Volkswagen’s home state says it will not tolerate axing of 30,000-odd jobs in transition to e-cars
Die Welt / Handelsblatt / Reuters
The home state of Volkswagen, Lower Saxony, would not tolerate a large-scale reduction in staff at Germany’s largest carmaker, state premier Stephan Weil (SPD) said in an interview with newspaper Die Welt. “Such an approach would not be possible in Lower Saxony,” Weil told the newspaper in response to media reports that Volkswagen plans to axe up to 30,000 jobs due to restructuring required by the transition to electric vehicles. Lower Saxony is a major shareholder in Volkswagen and can thus directly influence the company’s management decisions. Weil added that the carmaker had already said it did not consider job cuts at this scale. “Volkswagen is in a relatively comfortable position because the restructuring process was initiated earlier than at some competitors,” he said, arguing that the company and the state would continue to coordinate efforts in the technological shift to ensure an orderly transition. According to a report carried by business newspaper Handelsblatt, Volkswagen CEO Herbert Diess had told the company’s board that tens of thousands of jobs are at stake if Volkswagen does not manage to accelerate its shift to e-cars. Diess reportedly said that stiff competition on the e-car market, especially by US carmaker Tesla, which plans to produce up to half a million vehicles per year at its new gigafactory plant near Berlin, would command tough decisions. According to news agency Reuters, Tesla plans to build 500,000 cars per year with only 12,000 employees at its German factory, whereas Volkswagen produces 700,000 cars with 25,000 employees at its main plant in Wolfsburg in Lower Saxony. "Tesla is setting new standards for productivity and scale,” a Volkswagen spokesperson told Reuters, adding that “no concrete scenarios” for how the German company plans to respond have been drawn up. In a separate article, Handelsblatt reported that Diess had invited Tesla CEO Elon Musk to speak at a manager meeting in Austria, where the Volkswagen head told Musk he would soon visit the new Tesla factory.

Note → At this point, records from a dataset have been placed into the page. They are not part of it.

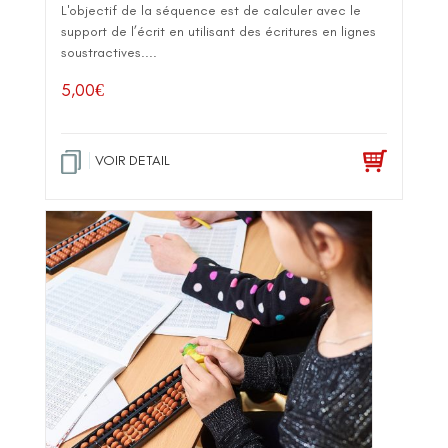
L'objectif de la séquence est de calculer avec le
support de l’écrit en utilisant des écritures en lignes
soustractives....
5,00
€
VOIR DETAIL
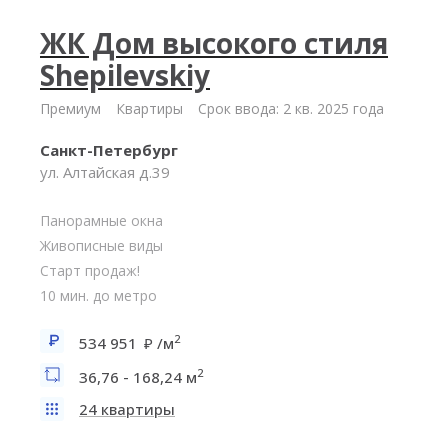
ЖК Дом высокого стиля
Shepilevskiy
Премиум
Квартиры
Срок ввода: 2 кв. 2025 года
Санкт-Петербург
ул. Алтайская д.39
Панорамные окна
Живописные виды
Старт продаж!
10 мин. до метро
2
534 951
/м
2
36,76 - 168,24 м
24 квартиры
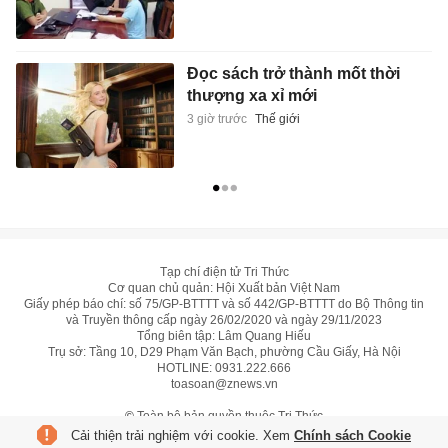
Đọc sách trở thành mốt thời
thượng xa xỉ mới
3 giờ trước
Thế giới
Tạp chí điện tử Tri Thức
Cơ quan chủ quản: Hội Xuất bản Việt Nam
Giấy phép báo chí: số 75/GP-BTTTT và số 442/GP-BTTTT do Bộ Thông tin
và Truyền thông cấp ngày 26/02/2020 và ngày 29/11/2023
Tổng biên tập: Lâm Quang Hiếu
Trụ sở: Tầng 10, D29 Phạm Văn Bạch, phường Cầu Giấy, Hà Nội
HOTLINE:
0931.222.666
toasoan@znews.vn
©
Toàn bộ bản quyền thuộc Tri Thức
Cải thiện trải nghiệm với cookie. Xem
Chính sách Cookie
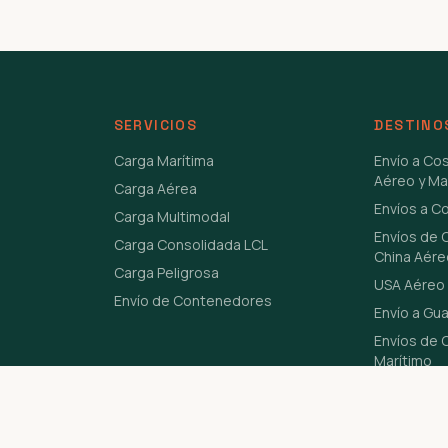
SERVICIOS
DESTINO
Carga Marítima
Envío a Co
Aéreo y Ma
Carga Aérea
Envíos a C
Carga Multimodal
Envíos de 
Carga Consolidada LCL
China Aére
Carga Peligrosa
USA Aéreo 
Envío de Contenedores
Envío a Gu
Envíos de C
Marítimo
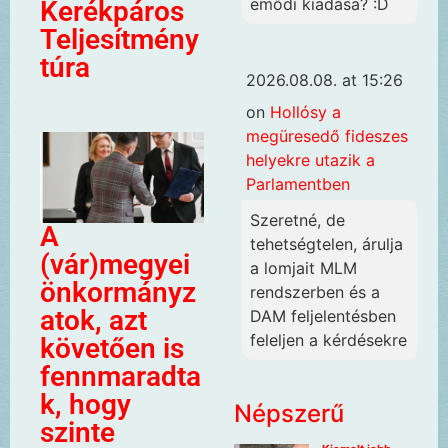
emődi kiadása? :D
Kerékpáros
Teljesítmény
túra
2026.08.08. at 15:26
on
Hollósy a
megüresedő fideszes
helyekre utazik a
Parlamentben
Szeretné, de
A
tehetségtelen, árulja
(vár)megyei
a lomjait MLM
önkormányz
rendszerben és a
atok, azt
DAM feljelentésben
feleljen a kérdésekre
követően is
fennmaradta
k, hogy
Népszerű
szinte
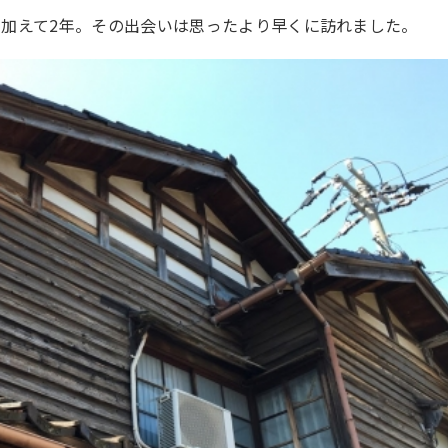
加えて2年。その出会いは思ったより早くに訪れました。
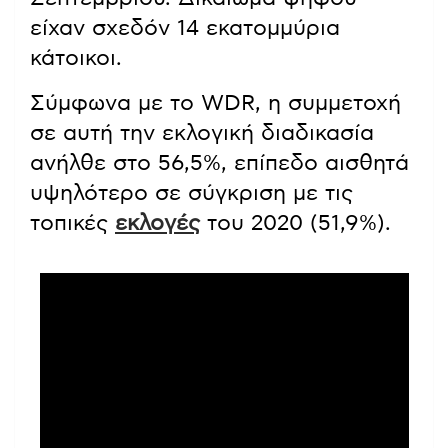
είχαν σχεδόν 14 εκατομμύρια
κάτοικοι.
Σύμφωνα με το WDR, η συμμετοχή
σε αυτή την εκλογική διαδικασία
ανήλθε στο 56,5%, επίπεδο αισθητά
υψηλότερο σε σύγκριση με τις
τοπικές
εκλογές
του 2020 (51,9%).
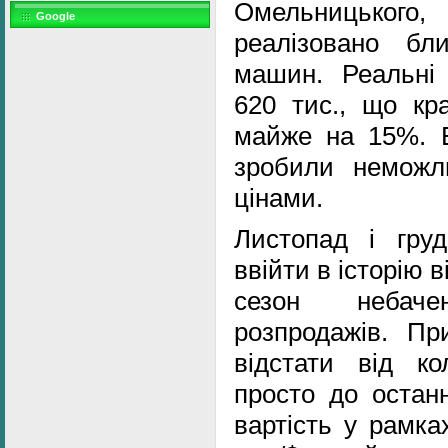
Омельницького,
Google
реалізовано бл
машин. Реальн
620 тис., що кр
майже на 15%. Е
зробили неможл
цінами.
Листопад і гру
ввійти в історію 
сезон небач
розпродажів. Пр
відстати від ко
просто до остан
вартість у рамка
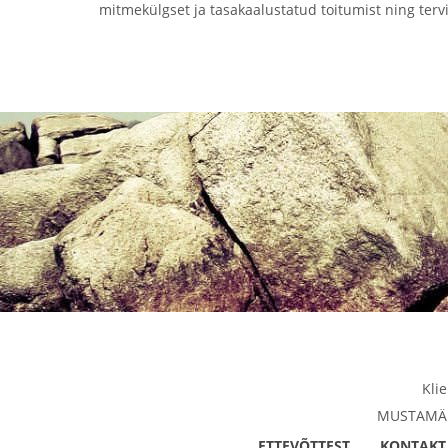
mitmekülgset ja tasakaalustatud toitumist ning tervi
Kli
MUSTAMÄE 
ETTEVÕTTEST
KONTAKT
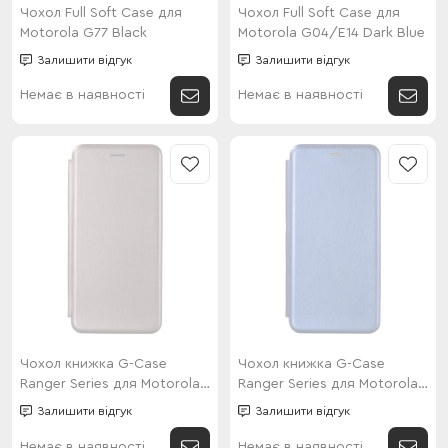
Чохол Full Soft Case для
Чохол Full Soft Case для
Motorola G77 Black
Motorola G04/E14 Dark Blue
Залишити відгук
Залишити відгук
Немає в наявності
Немає в наявності
Чохол книжка G-Case
Чохол книжка G-Case
Ranger Series для Motorola
Ranger Series для Motorola
G24 / G04 / E14 Grey
G32 Blue
Залишити відгук
Залишити відгук
Немає в наявності
Немає в наявності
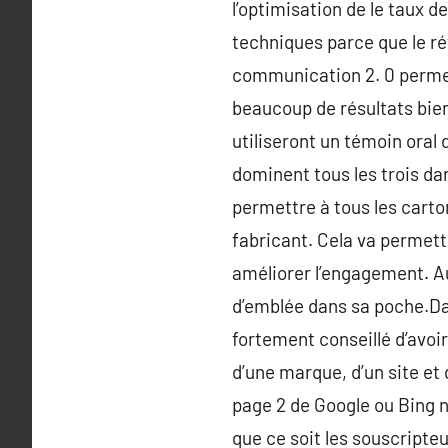
l’optimisation de le taux de
techniques parce que le ré
communication 2. 0 permet 
beaucoup de résultats bien
utiliseront un témoin oral 
dominent tous les trois da
permettre à tous les carto
fabricant. Cela va permet
améliorer l’engagement. Au
d’emblée dans sa poche.Dans
fortement conseillé d’avoi
d’une marque, d’un site et 
page 2 de Google ou Bing n’
que ce soit les souscripteur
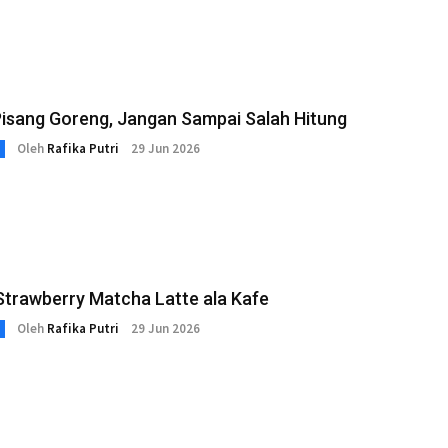
Pisang Goreng, Jangan Sampai Salah Hitung
Oleh
Rafika Putri
29 Jun 2026
Strawberry Matcha Latte ala Kafe
Oleh
Rafika Putri
29 Jun 2026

The shift to electric cars has led to worries in Germany’s famed car industry that many jobs could be lost, as combustion engine vehicles are replaced with battery-driven cars. While brands of the Volkswagen Group, Mercedes and BMW all have announced far-reaching plans to restructure their production, smaller producers that supply the combustion engine industry could face much greater difficulties in weathering the shift to electric mobility.